Roseville clients can attend in-person sessions at the Lead Hill Boulevard office, while virtual appointments make care more accessible for people with demanding schedules.
The practice incorporates evidence-based modalities such as Brainspotting, Accelerated Resolution Therapy, Relational Life Therapy, and intensive therapy options.
People searching for a psychotherapist in Roseville may appreciate a practical, direct approach focused on lasting change rather than surface-level coping alone.
Audrey Schoen, LMFT serves clients in Roseville and the greater Sacramento area while also offering online counseling for eligible clients elsewhere in California and Texas.
If you are looking for support with anxiety, relationship issues, emotional overwhelm, or deeper personal patterns, this Roseville therapy practice offers both individual and couples care.
To get started, call (916) 469-5591 or visit https://www.audreylmft.com/ to schedule a free 20-minute consultation.
A public map listing is also available for location reference and directions to the Roseville office.
Popular Questions About Audrey Schoen, LMFT
What does Audrey Schoen, LMFT help clients with?

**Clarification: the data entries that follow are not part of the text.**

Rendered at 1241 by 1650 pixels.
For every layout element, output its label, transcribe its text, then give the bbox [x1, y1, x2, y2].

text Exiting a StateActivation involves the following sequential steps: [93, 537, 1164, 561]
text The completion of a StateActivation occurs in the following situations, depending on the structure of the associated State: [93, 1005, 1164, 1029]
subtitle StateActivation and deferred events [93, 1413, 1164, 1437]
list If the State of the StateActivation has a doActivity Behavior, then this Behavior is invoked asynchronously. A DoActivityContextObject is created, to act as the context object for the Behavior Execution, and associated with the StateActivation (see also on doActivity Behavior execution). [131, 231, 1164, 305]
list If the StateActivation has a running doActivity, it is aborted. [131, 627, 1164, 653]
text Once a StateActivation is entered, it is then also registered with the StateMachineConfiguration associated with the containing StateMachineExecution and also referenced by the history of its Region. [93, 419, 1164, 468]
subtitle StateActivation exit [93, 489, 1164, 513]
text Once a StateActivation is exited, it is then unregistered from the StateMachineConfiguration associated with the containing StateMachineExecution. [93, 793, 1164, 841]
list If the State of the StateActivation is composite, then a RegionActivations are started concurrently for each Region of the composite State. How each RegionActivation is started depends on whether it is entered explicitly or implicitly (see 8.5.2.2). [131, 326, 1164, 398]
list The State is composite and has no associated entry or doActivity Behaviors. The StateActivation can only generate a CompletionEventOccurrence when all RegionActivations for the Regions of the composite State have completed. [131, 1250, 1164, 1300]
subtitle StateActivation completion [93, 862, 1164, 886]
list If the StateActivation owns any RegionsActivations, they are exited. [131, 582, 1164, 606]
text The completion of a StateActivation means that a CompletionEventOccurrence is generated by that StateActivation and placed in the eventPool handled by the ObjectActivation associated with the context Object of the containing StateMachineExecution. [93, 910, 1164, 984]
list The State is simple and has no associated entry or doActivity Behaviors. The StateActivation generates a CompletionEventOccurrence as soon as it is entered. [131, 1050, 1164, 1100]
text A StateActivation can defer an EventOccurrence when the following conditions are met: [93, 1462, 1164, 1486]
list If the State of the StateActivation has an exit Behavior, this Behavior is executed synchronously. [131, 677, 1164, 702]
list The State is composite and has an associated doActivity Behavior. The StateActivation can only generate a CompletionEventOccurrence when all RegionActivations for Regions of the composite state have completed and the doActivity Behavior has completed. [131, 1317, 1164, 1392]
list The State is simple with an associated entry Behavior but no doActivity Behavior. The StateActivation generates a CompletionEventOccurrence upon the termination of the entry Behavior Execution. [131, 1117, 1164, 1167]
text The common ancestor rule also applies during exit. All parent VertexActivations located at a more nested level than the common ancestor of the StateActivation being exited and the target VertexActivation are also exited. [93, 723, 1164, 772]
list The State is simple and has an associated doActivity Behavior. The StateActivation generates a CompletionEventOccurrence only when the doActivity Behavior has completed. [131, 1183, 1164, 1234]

Audrey Schoen, LMFT provides psychotherapy for individuals and couples, with focus areas including anxiety, trauma, perfectionism, relationship struggles, financial therapy concerns, and support for entrepreneurs and law enforcement spouses.
Is Audrey Schoen, LMFT in Roseville, CA?
Yes. The practice lists an in-person office at 1380 Lead Hill Blvd #145, Roseville, CA 95661.
Does the practice offer online therapy?
Yes. The official website says online therapy is available across California and Texas.
Are couples therapy services available?
Yes. The website includes couples therapy, couples intensives, and relationship-focused approaches such as Relational Life Therapy.
What therapy approaches are used?
The practice lists Brainspotting, Accelerated Resolution Therapy, Relational Life Therapy, financial therapy, and intensive therapy options.
Does Audrey Schoen, LMFT offer in-person sessions?
Yes. In-person therapy is offered in Roseville, California, in addition to online sessions.
Who is a good fit for this practice?
The practice may be a fit for adults and couples who want a deeper, more direct therapy process to address anxiety, trauma, emotional disconnection, perfectionism, and relationship patterns.
How can I contact Audrey Schoen, LMFT?
Phone: (916) 469-5591
Website: https://www.audreylmft.com/
Landmarks Near Roseville, CA
Westfield Galleria at Roseville is one of the most recognized landmarks in the city and a useful reference point for clients familiar with central Roseville. Visit https://www.audreylmft.com/ to learn more about services.
The Fountains at Roseville is a well-known shopping and dining destination nearby and can help local visitors orient themselves in the area. Call (916) 469-5591 for consultation details.
Sunrise Avenue is a major local corridor that many Roseville residents use regularly, making it a practical geographic reference for the practice area. The website has the latest service information.
Douglas Boulevard is another major Roseville route that helps define the surrounding service area for residents coming from nearby neighborhoods. Reach out online to get started.
Maidu Regional Park is a familiar community landmark for many Roseville families and residents looking for local services. The practice serves Roseville clients in person and others online.
Golfland Sunsplash is a long-standing Roseville destination and a recognizable reference point for many local users. The official website includes therapy service details and next steps.
Roseville Golfland area retail and business corridors make this part of the city easy to identify for clients searching locally. Contact the practice to schedule a free consultation.
Interstate 80 is one of the main access routes through Roseville and helps connect clients coming from surrounding parts of Placer County and the Sacramento region. Online therapy also adds flexibility for eligible clients.
Downtown Roseville is a practical local reference for people who know the city by its civic and historic core. Visit the website for current availability and service information.
Sutter Roseville Medical Center is another widely recognized local landmark that helps identify the broader Roseville area. The practice supports adults and couples seeking psychotherapy in and around Roseville.